START Input data
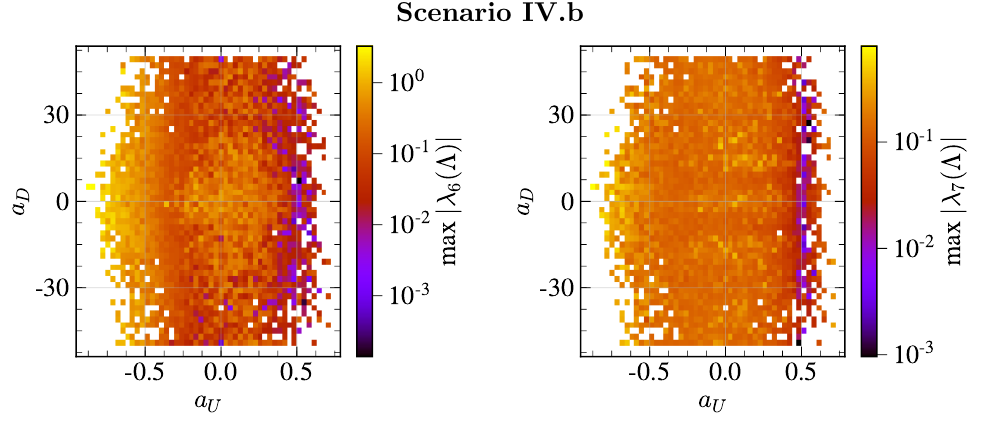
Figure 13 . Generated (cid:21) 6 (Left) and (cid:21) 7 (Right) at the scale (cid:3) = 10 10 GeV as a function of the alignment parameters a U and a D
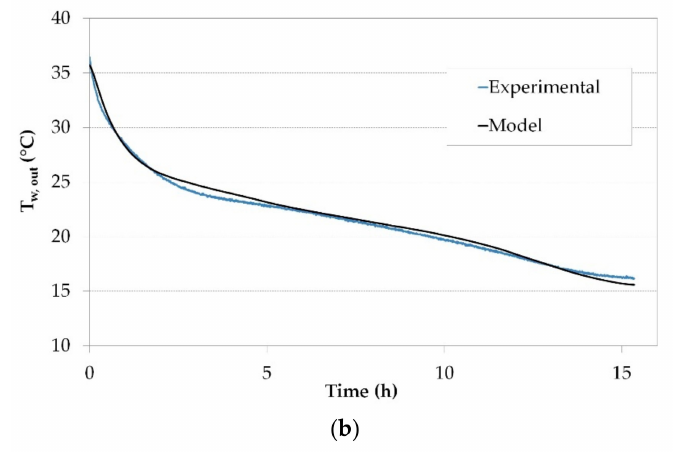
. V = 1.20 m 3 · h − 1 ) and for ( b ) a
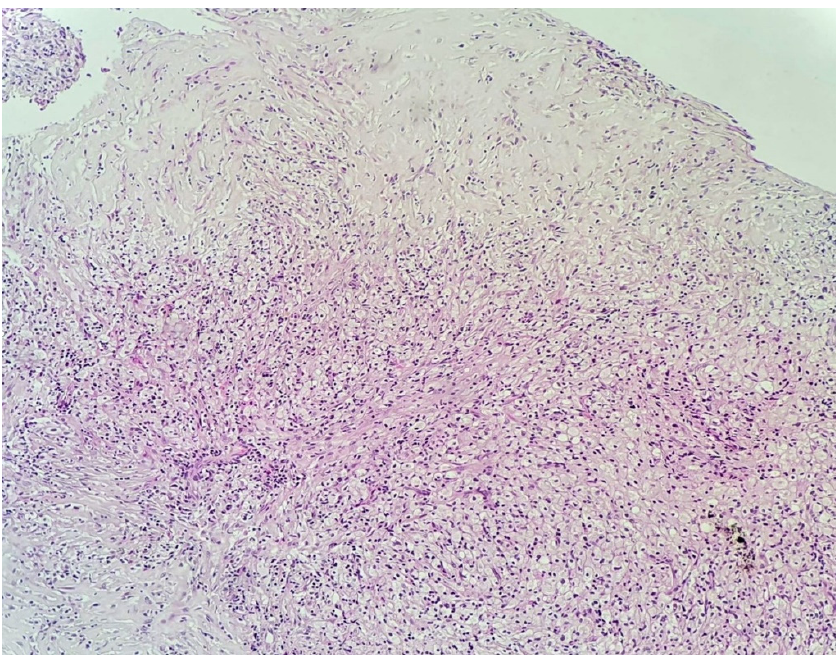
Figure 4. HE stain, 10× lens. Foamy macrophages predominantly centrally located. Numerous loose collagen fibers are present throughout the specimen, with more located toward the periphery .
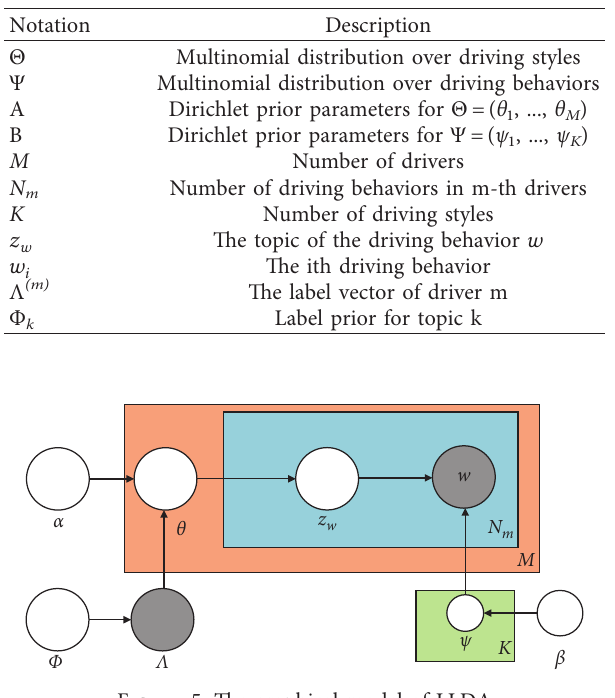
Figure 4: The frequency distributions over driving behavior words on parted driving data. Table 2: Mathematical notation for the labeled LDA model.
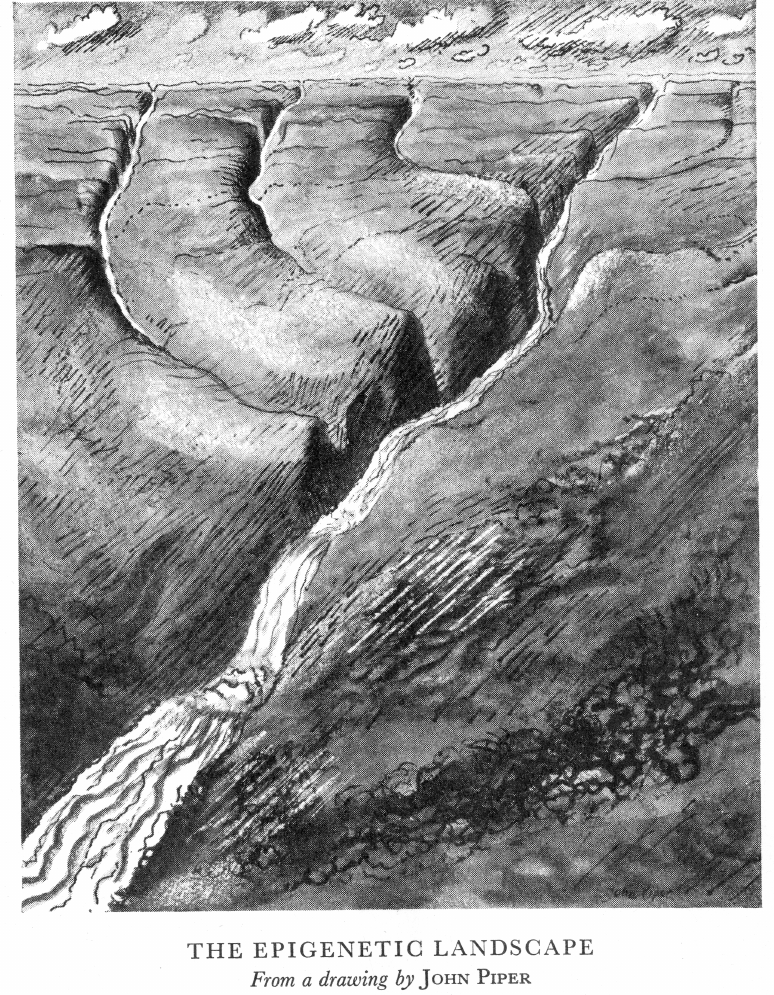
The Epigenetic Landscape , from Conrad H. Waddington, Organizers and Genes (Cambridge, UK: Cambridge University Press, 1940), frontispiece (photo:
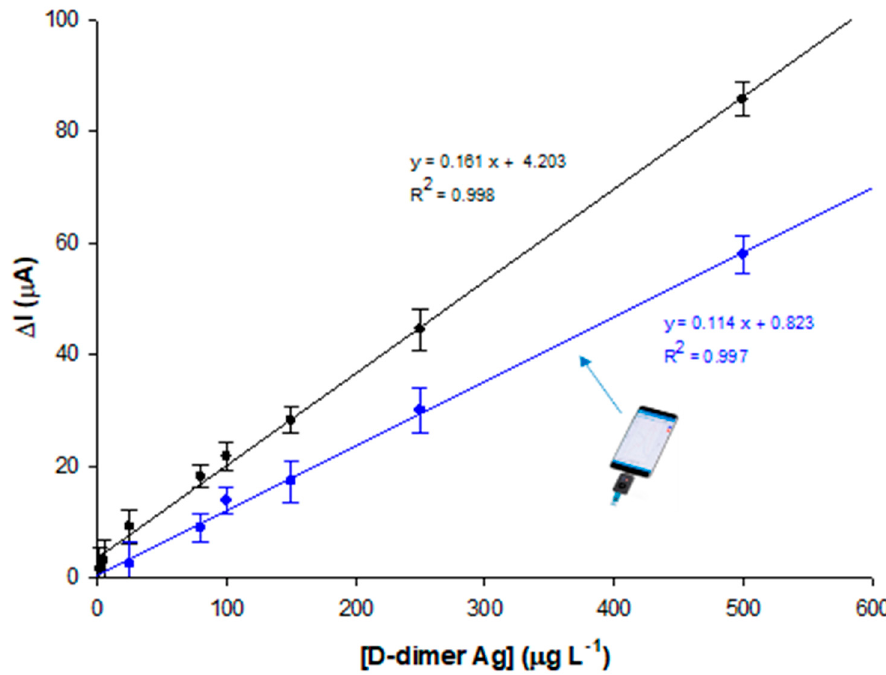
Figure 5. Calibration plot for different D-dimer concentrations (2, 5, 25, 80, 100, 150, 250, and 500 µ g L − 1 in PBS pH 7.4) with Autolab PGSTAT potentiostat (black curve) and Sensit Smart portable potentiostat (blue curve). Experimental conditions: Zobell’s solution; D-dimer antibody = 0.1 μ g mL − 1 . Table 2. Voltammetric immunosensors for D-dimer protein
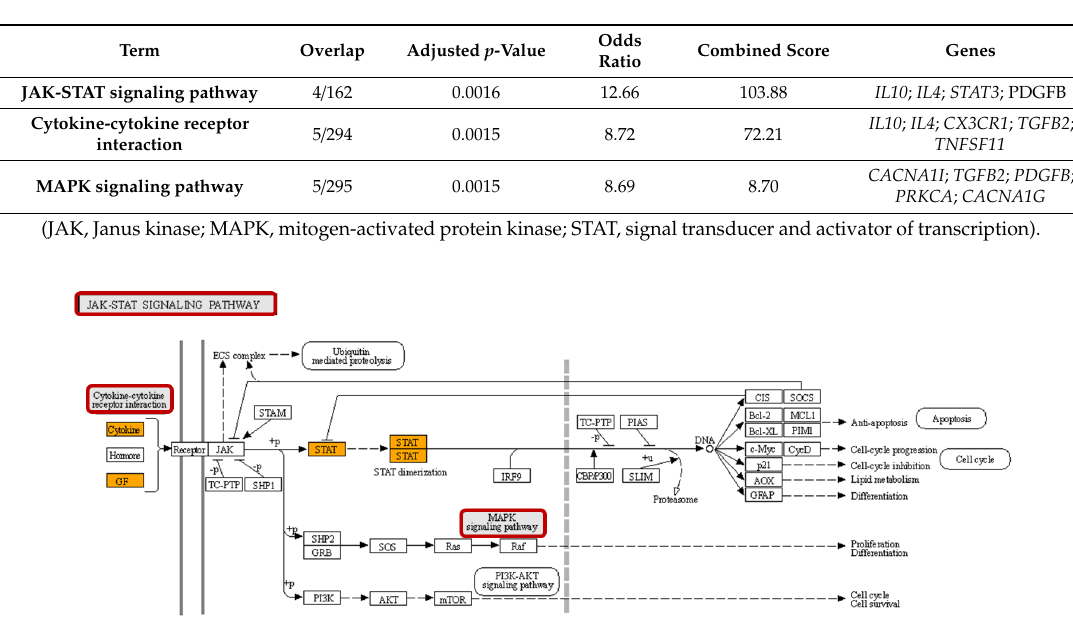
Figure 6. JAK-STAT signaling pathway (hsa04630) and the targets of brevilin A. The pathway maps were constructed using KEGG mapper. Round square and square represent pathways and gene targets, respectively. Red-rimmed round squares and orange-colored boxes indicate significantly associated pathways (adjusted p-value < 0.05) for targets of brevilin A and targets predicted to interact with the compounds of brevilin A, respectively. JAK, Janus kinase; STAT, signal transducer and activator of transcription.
END Input data
## Task to complete
Without the pictures, give again exactly the lines above starting at the line containing "Figure 4. HE" and ending at the line containing "Figure 5. Calibration".

## Response to this task
Figure 4. HE stain, 10× lens. Foamy macrophages predominantly centrally located. Numerous loose collagen fibers are present throughout the specimen, with more located toward the periphery .
Figure 4: The frequency distributions over driving behavior words on parted driving data. Table 2: Mathematical notation for the labeled LDA model.
The Epigenetic Landscape , from Conrad H. Waddington, Organizers and Genes (Cambridge, UK: Cambridge University Press, 1940), frontispiece (photo:
Figure 5. Calibration plot for different D-dimer concentrations (2, 5, 25, 80, 100, 150, 250, and 500 µ g L − 1 in PBS pH 7.4) with Autolab PGSTAT potentiostat (black curve) and Sensit Smart portable potentiostat (blue curve). Experimental conditions: Zobell’s solution; D-dimer antibody = 0.1 μ g mL − 1 . Table 2. Voltammetric immunosensors for D-dimer protein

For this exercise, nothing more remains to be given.